(Exercise passage begins)
[Ospf-manet] Dual experimental drafts

[Richard Ogier <rich.ogier@earthlink.net>]

I do not object to proceeding with two experimental
drafts, but I doubt that we have valid reasons for doing so.
Most of the reasons given for doing so are based on miconceptions
and are not valid, as I will explain in this message,
and all of these reasons can be discussed and addressed in the
next few months, so it may be better to allow more time
to address these issues before a decision is made.

One of my concerns is that if we proceed with two experimental
drafts, then we will be doing exactly what Bill Fenner said
we shouldn't do, since the two proposals are two ways to
solve the same problem, as argued below.  Maybe someone can
tell me that this is OK and that I misunderstood what
Bill Fenner said?

There are three main misconceptions that I discuss below.

Misconception 1:  MDRs perform better for some scenarios (e.g., dense
networks) and ORs perform better for other scenarios (e.g., sparse
networks or when adjacency reduction is not desired).

This is false, since ORs have not been shown to perform better than
MDRs in sparse or dense networks.  For example, the Milcom 2006
paper by Phil Spagnolo and Tom Henderson considered both sparse
and dense networks, and states:
"we consistently observed that MDR produces less overhead than a
comparably configured OR/SP implementation".

Misconception 2. ORs are simpler than MDRs when there is no adjacency
reduction.

The MDR draft was written to emphasize scalability and thus does not
explicitly specify how it should be implemented without adjacency
reduction.  Future versions of the MDR draft will do this, and will
show it is as simple as the OR solution.  For example, just as
any non-active OR can perform backup flooding, any non-MDR can also
perform backup flooding, making it unnecessary to run the Backup MDR
selection algorithm.  (However, as discussed below, this may not
be the best solution for MDRs or ORs.)

In fact, in this case the MDR solution will actually be *simpler*
than the OR solution, because the OR solution requires that
each router advertise its selected MPRs in Hellos, whereas
MDRs are not advertised in Hellos because they are self-selected.
(I could also discuss how this extra step required for MPRs results
in slower response to topology changes, but that has been discussed
before.)

Moreover, even if BMDR selection is performed, the draft allows
any algorithm to be used which attempts to find disjoint paths
from the neighbor Rmax to the other neighbors.  
(The algorithm need not always find disjoint paths even when they
exist, which allows simpler algorithms to be used.)
Appendix B.2 describes a "complex" algorithm and a simpler algorithm,
and other good simple algorithms also exist.

If ORs are used with smart peering (SP), and if biconnected
adjacencies are desired (for robustness), then the OR/SP
solution will also need an algorithm for computing disjoint
paths to all neighbors.

Misconception 3:  ORs are more robust because any non-active OR
(i.e., any non-MPR neighbor) can perform backup flooding, whereas
Backup MDRs are selected only to ensure biconnected coverage.
(Exercise passage ends)
(Records begins)
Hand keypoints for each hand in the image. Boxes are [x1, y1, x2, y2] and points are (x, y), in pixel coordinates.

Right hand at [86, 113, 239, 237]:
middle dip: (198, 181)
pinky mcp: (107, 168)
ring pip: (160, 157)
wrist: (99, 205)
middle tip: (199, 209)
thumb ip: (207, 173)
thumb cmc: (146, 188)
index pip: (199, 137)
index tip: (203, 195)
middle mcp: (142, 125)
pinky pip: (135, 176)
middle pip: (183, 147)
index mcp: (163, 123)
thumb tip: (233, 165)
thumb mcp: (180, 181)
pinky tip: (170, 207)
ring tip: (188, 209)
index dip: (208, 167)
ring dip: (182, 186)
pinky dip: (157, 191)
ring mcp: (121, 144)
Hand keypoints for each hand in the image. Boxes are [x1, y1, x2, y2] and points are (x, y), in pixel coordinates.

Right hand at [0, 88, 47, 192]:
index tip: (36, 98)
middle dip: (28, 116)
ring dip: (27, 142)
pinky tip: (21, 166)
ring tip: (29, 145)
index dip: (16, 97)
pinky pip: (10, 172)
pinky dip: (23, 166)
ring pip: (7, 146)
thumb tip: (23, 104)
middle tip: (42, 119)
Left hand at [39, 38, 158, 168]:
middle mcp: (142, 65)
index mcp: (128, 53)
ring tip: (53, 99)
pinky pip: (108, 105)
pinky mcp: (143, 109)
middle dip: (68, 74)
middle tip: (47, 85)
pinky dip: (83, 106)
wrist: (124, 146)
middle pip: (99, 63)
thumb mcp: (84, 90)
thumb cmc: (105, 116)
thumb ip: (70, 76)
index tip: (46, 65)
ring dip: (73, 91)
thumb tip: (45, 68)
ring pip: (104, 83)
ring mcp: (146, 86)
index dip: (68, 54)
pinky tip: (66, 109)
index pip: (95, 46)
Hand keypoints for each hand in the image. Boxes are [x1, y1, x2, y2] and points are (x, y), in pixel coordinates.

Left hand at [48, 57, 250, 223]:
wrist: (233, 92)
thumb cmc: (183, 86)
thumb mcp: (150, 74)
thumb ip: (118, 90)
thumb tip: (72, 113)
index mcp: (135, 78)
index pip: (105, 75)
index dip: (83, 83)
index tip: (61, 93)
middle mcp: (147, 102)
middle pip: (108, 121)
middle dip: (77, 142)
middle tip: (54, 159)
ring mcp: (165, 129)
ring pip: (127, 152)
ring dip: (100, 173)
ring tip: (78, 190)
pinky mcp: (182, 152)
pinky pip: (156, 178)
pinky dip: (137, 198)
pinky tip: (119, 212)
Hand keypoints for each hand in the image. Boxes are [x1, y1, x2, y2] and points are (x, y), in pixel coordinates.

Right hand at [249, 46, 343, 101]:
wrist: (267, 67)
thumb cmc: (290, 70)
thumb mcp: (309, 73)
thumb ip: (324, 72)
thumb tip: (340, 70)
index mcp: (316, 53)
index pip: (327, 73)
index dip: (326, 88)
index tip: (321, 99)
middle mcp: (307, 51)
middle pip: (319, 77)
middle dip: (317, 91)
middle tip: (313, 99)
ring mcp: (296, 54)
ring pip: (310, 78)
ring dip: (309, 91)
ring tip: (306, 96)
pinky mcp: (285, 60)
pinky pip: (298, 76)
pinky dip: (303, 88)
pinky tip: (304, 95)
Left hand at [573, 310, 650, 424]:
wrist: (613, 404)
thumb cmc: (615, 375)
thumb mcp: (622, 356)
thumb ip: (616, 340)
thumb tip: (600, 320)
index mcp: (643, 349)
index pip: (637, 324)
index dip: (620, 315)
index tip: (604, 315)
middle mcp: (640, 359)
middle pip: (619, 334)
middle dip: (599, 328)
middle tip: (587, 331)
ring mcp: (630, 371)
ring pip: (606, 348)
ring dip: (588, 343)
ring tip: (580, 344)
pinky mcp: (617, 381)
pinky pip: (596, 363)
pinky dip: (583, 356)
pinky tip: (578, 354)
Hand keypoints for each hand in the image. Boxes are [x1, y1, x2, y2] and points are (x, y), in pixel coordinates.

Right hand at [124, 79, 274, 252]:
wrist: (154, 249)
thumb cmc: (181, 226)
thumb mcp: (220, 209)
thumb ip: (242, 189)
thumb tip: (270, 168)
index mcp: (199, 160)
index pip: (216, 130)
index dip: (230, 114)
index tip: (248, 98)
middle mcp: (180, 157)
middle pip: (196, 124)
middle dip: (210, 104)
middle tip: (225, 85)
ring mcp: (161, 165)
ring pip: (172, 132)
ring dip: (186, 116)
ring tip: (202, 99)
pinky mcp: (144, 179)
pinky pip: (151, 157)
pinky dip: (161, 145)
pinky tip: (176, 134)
(Records ends)
• **Task to complete**
Reproduce word for word the stretch of the mailing-list message on dual experimental drafts from "If ORs are used" through "ensure biconnected coverage.". The entries have no connection to the mailing-list message on dual experimental drafts.

• **Expected answer**
If ORs are used with smart peering (SP), and if biconnected
adjacencies are desired (for robustness), then the OR/SP
solution will also need an algorithm for computing disjoint
paths to all neighbors.

Misconception 3:  ORs are more robust because any non-active OR
(i.e., any non-MPR neighbor) can perform backup flooding, whereas
Backup MDRs are selected only to ensure biconnected coverage.